Same-sex couples had sued in federal courts in Charleston and Columbia for the right to be married or for South Carolina to recognize their marriages performed out of state. The U.S. Supreme Court ruled in June that same-sex marriage is the law of the land.
In the Columbia case, Highway Patrol Trooper Katherine Bradacs and U.S. Air Force retiree Tracie Goodwin sued almost two years ago to have the state recognize their marriage performed in Washington, D.C.
In court documents filed Tuesday, attorneys for the couple seek almost $92,000 in attorney fees and court costs. The filing notes the figure includes almost $88,000 for 265 hours of time devoted to the case by three attorneys. The rest of the costs are for paralegal fees and other court expenses.
The motion said the case “presented several difficult legal questions related to a challenge on federal constitutional grounds to South Carolina’s statutory and state constitutional bans on the recognition of plaintiffs’ valid 2012 marriage.”
It noted when the case was filed in August 2013, there was only one relevant court decision regarding the Defense of Marriage Act and that most of the federal court decisions and all of the favorable U.S. Court of Appeals decisions came after the couple sued in Columbia.
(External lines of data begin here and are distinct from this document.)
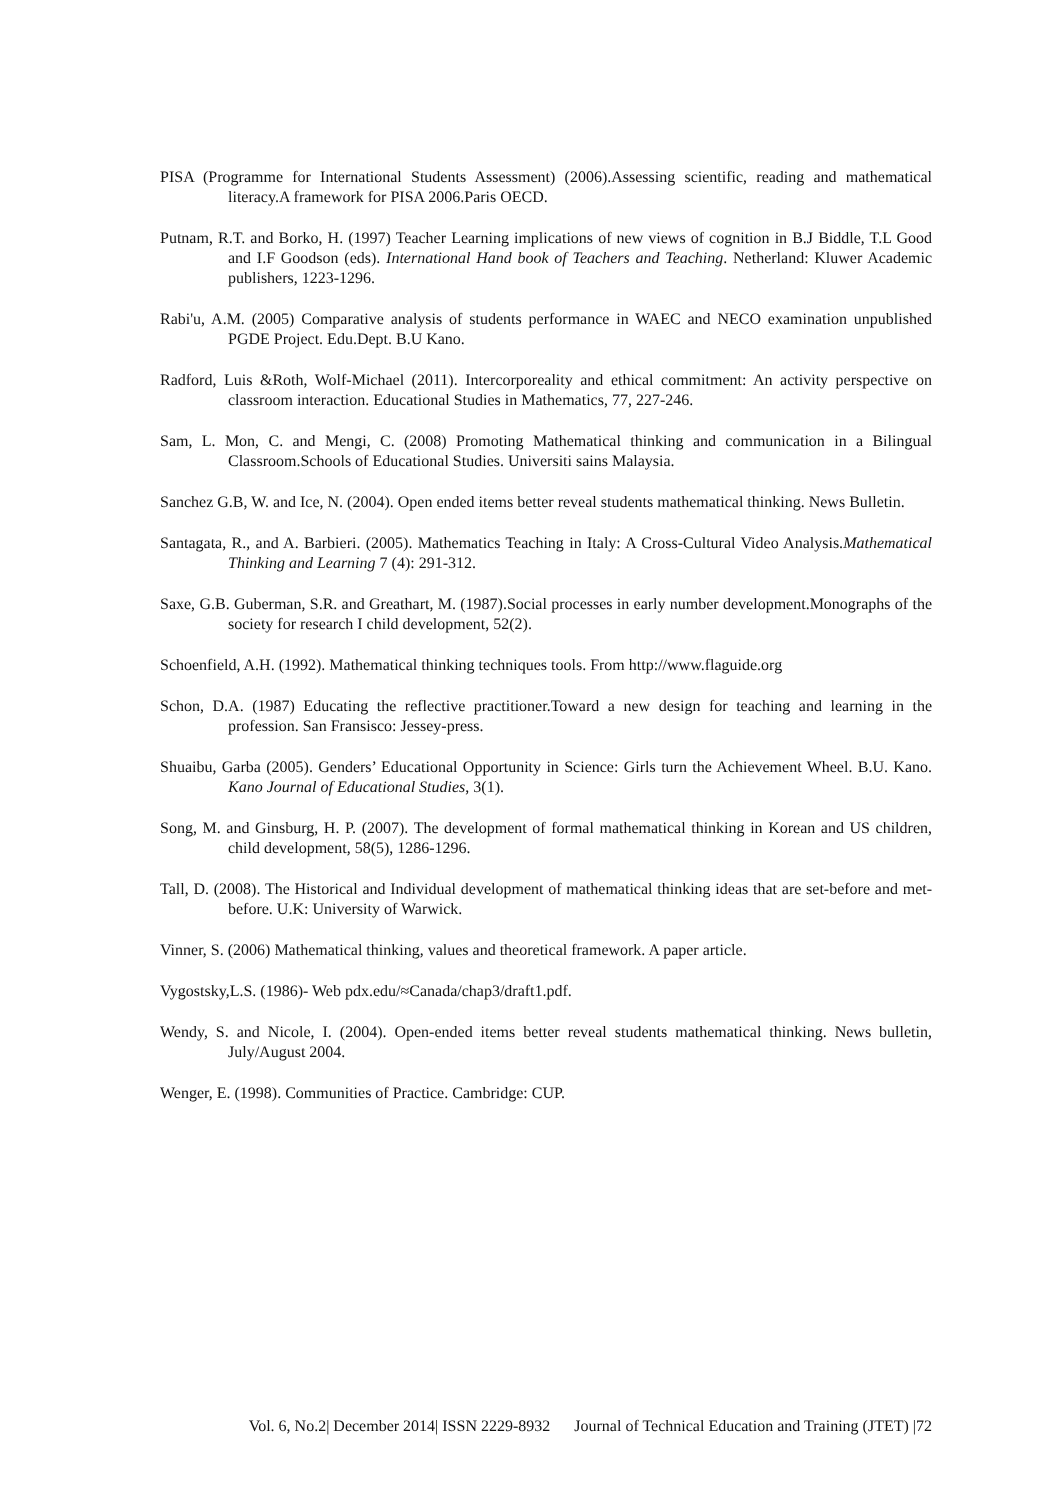PISA (Programme for International Students Assessment) (2006).Assessing scientific, reading and mathematical literacy.A framework for PISA 2006.Paris OECD.
Putnam, R.T. and Borko, H. (1997) Teacher Learning implications of new views of cognition in B.J Biddle, T.L Good and I.F Goodson (eds). International Hand book of Teachers and Teaching. Netherland: Kluwer Academic publishers, 1223-1296.
Rabi'u, A.M. (2005) Comparative analysis of students performance in WAEC and NECO examination unpublished PGDE Project. Edu.Dept. B.U Kano.
Radford, Luis &Roth, Wolf-Michael (2011). Intercorporeality and ethical commitment: An activity perspective on classroom interaction. Educational Studies in Mathematics, 77, 227-246.
Sam, L. Mon, C. and Mengi, C. (2008) Promoting Mathematical thinking and communication in a Bilingual Classroom.Schools of Educational Studies. Universiti sains Malaysia.
Sanchez G.B, W. and Ice, N. (2004). Open ended items better reveal students mathematical thinking. News Bulletin.
Santagata, R., and A. Barbieri. (2005). Mathematics Teaching in Italy: A Cross-Cultural Video Analysis.Mathematical Thinking and Learning 7 (4): 291-312.
Saxe, G.B. Guberman, S.R. and Greathart, M. (1987).Social processes in early number development.Monographs of the society for research I child development, 52(2).
Schoenfield, A.H. (1992). Mathematical thinking techniques tools. From http://www.flaguide.org
Schon, D.A. (1987) Educating the reflective practitioner.Toward a new design for teaching and learning in the profession. San Fransisco: Jessey-press.
Shuaibu, Garba (2005). Genders’ Educational Opportunity in Science: Girls turn the Achievement Wheel. B.U. Kano. Kano Journal of Educational Studies, 3(1).
Song, M. and Ginsburg, H. P. (2007). The development of formal mathematical thinking in Korean and US children, child development, 58(5), 1286-1296.
Tall, D. (2008). The Historical and Individual development of mathematical thinking ideas that are set-before and met-before. U.K: University of Warwick.
Vinner, S. (2006) Mathematical thinking, values and theoretical framework. A paper article.
Vygostsky,L.S. (1986)- Web pdx.edu/≈Canada/chap3/draft1.pdf.
Wendy, S. and Nicole, I. (2004). Open-ended items better reveal students mathematical thinking. News bulletin, July/August 2004.
Wenger, E. (1998). Communities of Practice. Cambridge: CUP.
Vol. 6, No.2| December 2014| ISSN 2229-8932 Journal of Technical Education and Training (JTET) |72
The motion also noted that over 200 pages of legal documents and exhibits were filed in the case.
In the Charleston case, attorneys for Colleen Condon and her partner Nichols Bleckley, who sued last year to get a marriage license, have already asked to be reimbursed $153,000 in legal costs. That figure includes 446 hours of work by seven attorneys.
Judges can order losing parties to pay opponents’ fees, especially in civil rights cases.